A `pawianHists.root` file also contains trees with the original Lorentz vectors of the data and of the Monte Carlo sample. You can also easily access these vectors from the `PawianHists` object.

`PawianHists` objects contain an `EventSet` for data and for fitted data. In turn, each `EventSet` contains an event-based of weights and a dictionary of Lorentz vectors. Each entry in the dictionary represents one particle.

In [None]:
print('Contains particles:', pawian_hists.data.particles)
print('Average data weight:', pawian_hists.data.weights.mean())
print('Number of data events:', len(pawian_hists.data))
print('Number of MC events:', len(pawian_hists.fit))

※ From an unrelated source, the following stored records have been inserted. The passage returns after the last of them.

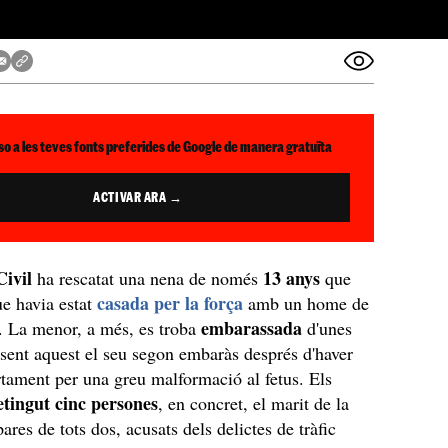
so a les teves fonts preferides de Google de manera gratuïta
ACTIVAR ARA →
ivil
13 anys
ha rescatat una nena de només
que
casada per la força
ue havia estat
amb un home de
embarassada
. La menor, a més, es troba
d'unes
sent aquest el seu segon embaràs després d'haver
rtament per una greu malformació al fetus. Els
tingut cinc persones
, en concret, el marit de la
pares de tots dos, acusats dels delictes de tràfic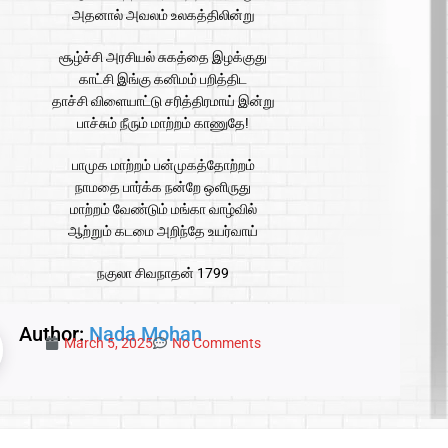
அதனால் அவலம் உலகத்திலின்று
சூழ்ச்சி அரசியல் சுகத்தை இழக்குது
காட்சி இங்கு கனிமம் பறித்திட
தாச்சி விளையாட்டு சரித்திரமாய் இன்று
பாச்சும் நீரும் மாற்றம் காணுதே!
பாமுக மாற்றம் பன்முகத்தோற்றம்
நாமதை பார்க்க நன்றே ஒளிருது
மாற்றம் வேண்டும் மங்கா வாழ்வில்
ஆற்றும் கடமை அறிந்தே உயர்வாய்
நகுலா சிவநாதன் 1799
Author:
Nada Mohan
March 5, 2025
No Comments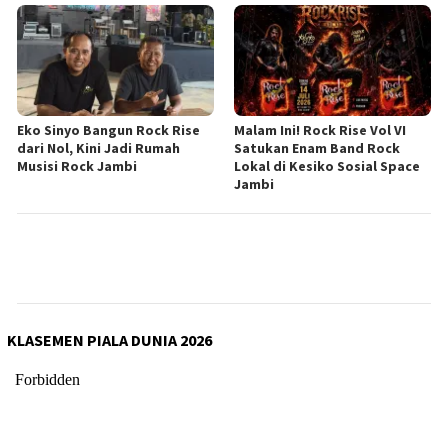
Eko Sinyo Bangun Rock Rise
Malam Ini! Rock Rise Vol VI
dari Nol, Kini Jadi Rumah
Satukan Enam Band Rock
Musisi Rock Jambi
Lokal di Kesiko Sosial Space
Jambi
KLASEMEN PIALA DUNIA 2026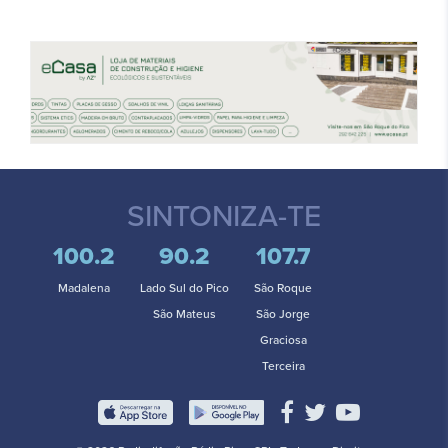
SINTONIZA-TE
100.2
90.2
107.7
Madalena
Lado Sul do Pico
São Roque
São Mateus
São Jorge
Graciosa
Terceira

We are interested in those arrays of Lorentz vectors. These can be obtained by calling an index on either the `data` or `fit` member. Then it's merely a matter of calling the methods of the [`TLorentzVector` class](https://github.com/scikit-hep/uproot-methods/blob/master/uproot_methods/classes/TLorentzVector.py) of `uproot_methods` to obtain observables in which you are interested.

In [None]:
pions = pawian_hists.data['pion+']
Dm = pawian_hists.data['D-']
D0 = pawian_hists.data['D0']

for particle, vectors in pawian_hists.data.items():
    print(f'Mean mass {particle:<5} = {vectors.mass.mean():7.5} ± {vectors.mass.std():5.3}')

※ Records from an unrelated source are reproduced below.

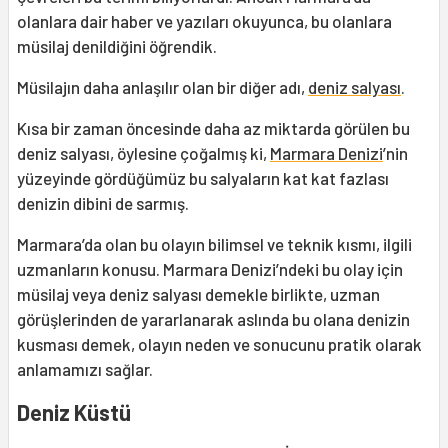
olanlara dair haber ve yazıları okuyunca, bu olanlara
müsilaj denildiğini öğrendik.
Müsilajın daha anlaşılır olan bir diğer adı,
deniz salyası
.
Kısa bir zaman öncesinde daha az miktarda görülen bu
deniz salyası, öylesine çoğalmış ki,
Marmara Denizi
’nin
yüzeyinde gördüğümüz bu salyaların kat kat fazlası
denizin dibini de sarmış.
Marmara’da olan bu olayın bilimsel ve teknik kısmı, ilgili
uzmanların konusu. Marmara Denizi’ndeki bu olay için
müsilaj veya deniz salyası demekle birlikte, uzman
görüşlerinden de yararlanarak aslında bu olana denizin
kusması demek, olayın neden ve sonucunu pratik olarak
anlamamızı sağlar.
Deniz Küstü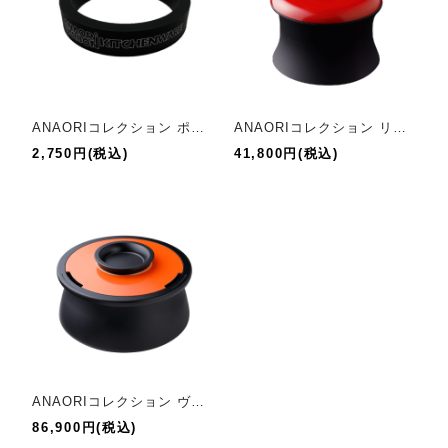
ANAORIコレクション ポムセルクル
ANAORIコレクション リンゴ
2,750円(税込)
41,800円(税込)
ANAORIコレクション ヴォリューム
86,900円(税込)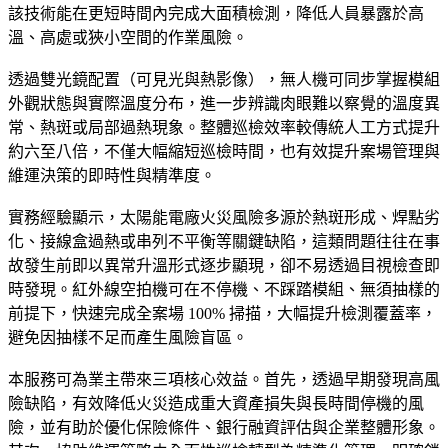
該技術能在更短時間內完成大面積檢測，降低人員暴露於高
溫、高處或狹小空間的作業風險。
透過雙光鏡配置（可見光與熱影像），無人機可同步掌握模組
外觀狀態與實際溫度分布，進一步辨識肉眼難以察覺的溫度異
常、熱斑或局部過熱現象。整體巡檢效率較傳統人工方式提升
約六至八倍，不僅大幅縮短巡檢時間，也有效提升案場管理與
維運決策的即時性與精準度。
實務經驗顯示，太陽能電廠火災風險多源於熱斑形成、焊點劣
化、接線盒過熱或串列不平衡等關鍵缺陷，這類問題往往在事
故發生前即以異常升溫形式逐步顯現，卻不易透過目視檢查即
時發現。紅外線空拍機可在不停機、不踩踏模組、無須抽樣的
前提下，快速完成全案場 100% 掃描，大幅提升檢測覆蓋率，
避免因抽樣不足而產生風險盲區。
本服務可為業主帶來三項核心效益。首先，透過早期發現高風
險缺陷，有效降低火災造成重大資產損失與長時間停機的風
險，並有助於優化保險條件、銀行融資評估與企業整體形象。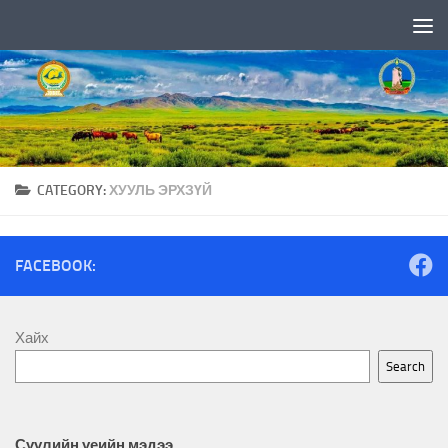
Skip to content
CATEGORY:
ХУУЛЬ ЭРХЗҮЙ
FACEBOOK:
Хайх
Search
Сүүлийн үеийн мэдээ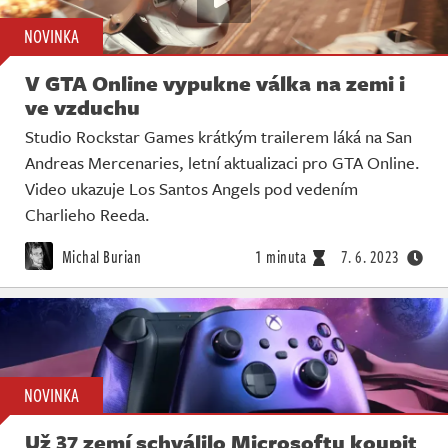
NOVINKA
V GTA Online vypukne válka na zemi i
ve vzduchu
Studio Rockstar Games krátkým trailerem láká na San
Andreas Mercenaries, letní aktualizaci pro GTA Online.
Video ukazuje Los Santos Angels pod vedením
Charlieho Reeda.
Michal Burian
1 minuta
7. 6. 2023
NOVINKA
Už 37 zemí schválilo Microsoftu koupit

Note also that these `TLorentzVector` arrays can be added and then plotted in a histogram!

In [None]:
piDm = pions + Dm
fig1, fig2 = plt.figure(figsize=(15, 5)).subplots(1, 2)
fig1.hist(piDm.mass, bins=30)
fig1.set_title('$M(\pi^+D^-)$')
fig2.hist(piDm.perp, bins=30)
fig2.set_title('$|p_{\pi^+D^-}|$')
plt.show()

The [`TLorentzVector` class](https://github.com/scikit-hep/uproot-methods/blob/master/uproot_methods/classes/TLorentzVector.py) even has methods like `rotatey` and `boost`, effecticely allowing you to compute the relevant kinematic variables to do PWA. All you have to do is call these methods on the (added) arrays) illustrated above!